CURWOOD: Coming soon – Bald eagle populations are rebounding, making them easy to spot even in the most unexpected places.

But first this note on emerging science from Don Lyman.

[SCIENCE NOTE THEME]

LYMAN: Weighing over 2,000 pounds, with large tusks and heavy skulls, walruses are a formidable arctic mammal. But research now suggests polar bears may have found a way to kill the massive pinnipeds. For centuries, Inuit hunters in Greenland and the eastern Canadian Arctic have told stories of polar bears dropping large rocks or blocks of ice at walruses. Explorers and naturalists have often dismissed these stories as myths. But the persistence of such stories, along with photos of a polar bear in a Japanese zoo using tools to obtain airborne meat, has compelled biologists to investigate.

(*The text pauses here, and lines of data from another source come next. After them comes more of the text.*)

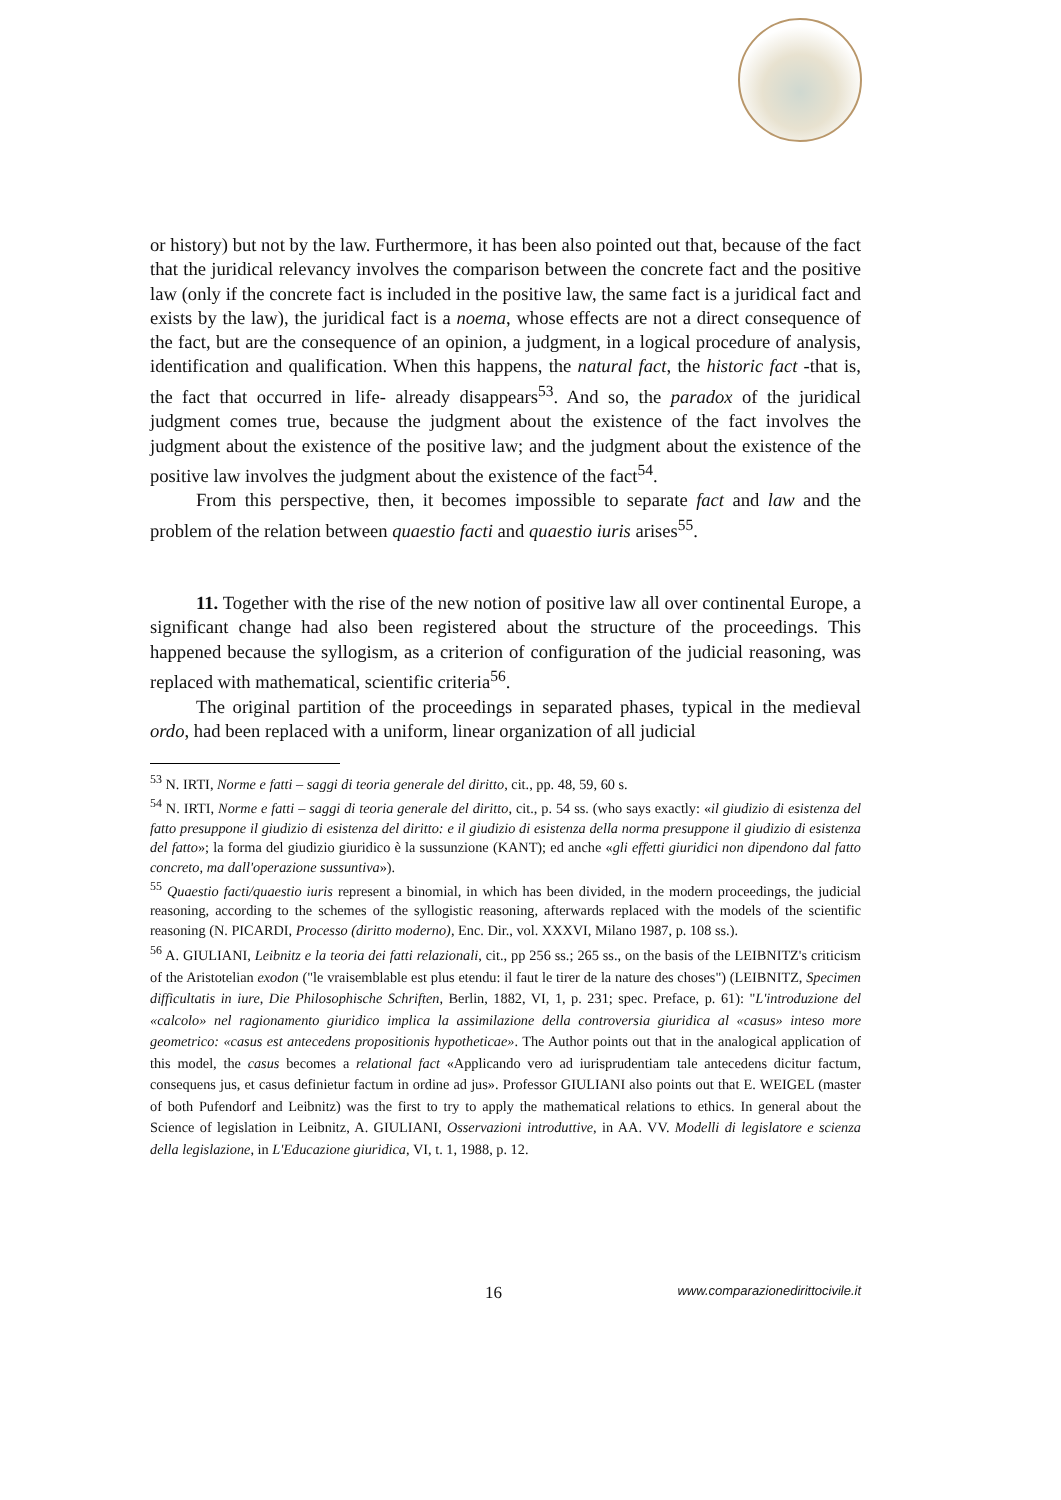or history) but not by the law. Furthermore, it has been also pointed out that, because of the fact that the juridical relevancy involves the comparison between the concrete fact and the positive law (only if the concrete fact is included in the positive law, the same fact is a juridical fact and exists by the law), the juridical fact is a noema, whose effects are not a direct consequence of the fact, but are the consequence of an opinion, a judgment, in a logical procedure of analysis, identification and qualification. When this happens, the natural fact, the historic fact -that is, the fact that occurred in life- already disappears<sup>53</sup>. And so, the paradox of the juridical judgment comes true, because the judgment about the existence of the fact involves the judgment about the existence of the positive law; and the judgment about the existence of the positive law involves the judgment about the existence of the fact<sup>54</sup>.
From this perspective, then, it becomes impossible to separate fact and law and the problem of the relation between quaestio facti and quaestio iuris arises<sup>55</sup>.
11. Together with the rise of the new notion of positive law all over continental Europe, a significant change had also been registered about the structure of the proceedings. This happened because the syllogism, as a criterion of configuration of the judicial reasoning, was replaced with mathematical, scientific criteria<sup>56</sup>.
The original partition of the proceedings in separated phases, typical in the medieval ordo, had been replaced with a uniform, linear organization of all judicial
<sup>53</sup> N. IRTI, Norme e fatti – saggi di teoria generale del diritto, cit., pp. 48, 59, 60 s.
<sup>54</sup> N. IRTI, Norme e fatti – saggi di teoria generale del diritto, cit., p. 54 ss. (who says exactly: «il giudizio di esistenza del fatto presuppone il giudizio di esistenza del diritto: e il giudizio di esistenza della norma presuppone il giudizio di esistenza del fatto»; la forma del giudizio giuridico è la sussunzione (KANT); ed anche «gli effetti giuridici non dipendono dal fatto concreto, ma dall'operazione sussuntiva»).
<sup>55</sup> Quaestio facti/quaestio iuris represent a binomial, in which has been divided, in the modern proceedings, the judicial reasoning, according to the schemes of the syllogistic reasoning, afterwards replaced with the models of the scientific reasoning (N. PICARDI, Processo (diritto moderno), Enc. Dir., vol. XXXVI, Milano 1987, p. 108 ss.).
<sup>56</sup> A. GIULIANI, Leibnitz e la teoria dei fatti relazionali, cit., pp 256 ss.; 265 ss., on the basis of the LEIBNITZ's criticism of the Aristotelian exodon ("le vraisemblable est plus etendu: il faut le tirer de la nature des choses") (LEIBNITZ, Specimen difficultatis in iure, Die Philosophische Schriften, Berlin, 1882, VI, 1, p. 231; spec. Preface, p. 61): "L'introduzione del «calcolo» nel ragionamento giuridico implica la assimilazione della controversia giuridica al «casus» inteso more geometrico: «casus est antecedens propositionis hypotheticae». The Author points out that in the analogical application of this model, the casus becomes a relational fact «Applicando vero ad iurisprudentiam tale antecedens dicitur factum, consequens jus, et casus definietur factum in ordine ad jus». Professor GIULIANI also points out that E. WEIGEL (master of both Pufendorf and Leibnitz) was the first to try to apply the mathematical relations to ethics. In general about the Science of legislation in Leibnitz, A. GIULIANI, Osservazioni introduttive, in AA. VV. Modelli di legislatore e scienza della legislazione, in L'Educazione giuridica, VI, t. 1, 1988, p. 12.
16 www.comparazionedirittocivile.it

Researchers reviewed historical and recent sightings reported by Inuit hunters and non-Inuit researchers. They also looked at documented sightings of polar bears and brown bears using tools in captivity to access food. The researchers concluded that “tool use in wild polar bears, although infrequent, occurs in the case of walrus hunting.” Animals’ use of tools to solve problems is generally considered a sign of higher intelligence, but studies of the cognitive abilities of polar bears are lacking. However, scientists say there is plenty of sighting information to suggest that polar bears are highly intelligent. Polar bears feed primarily on seals, which they hunt by searching for seal breathing holes on the ice floe. But climate change is melting Arctic sea ice, so some scientists think hungry polar bears could increasingly attack walruses for food. That’s this week’s note on emerging science. I am Don Lyman.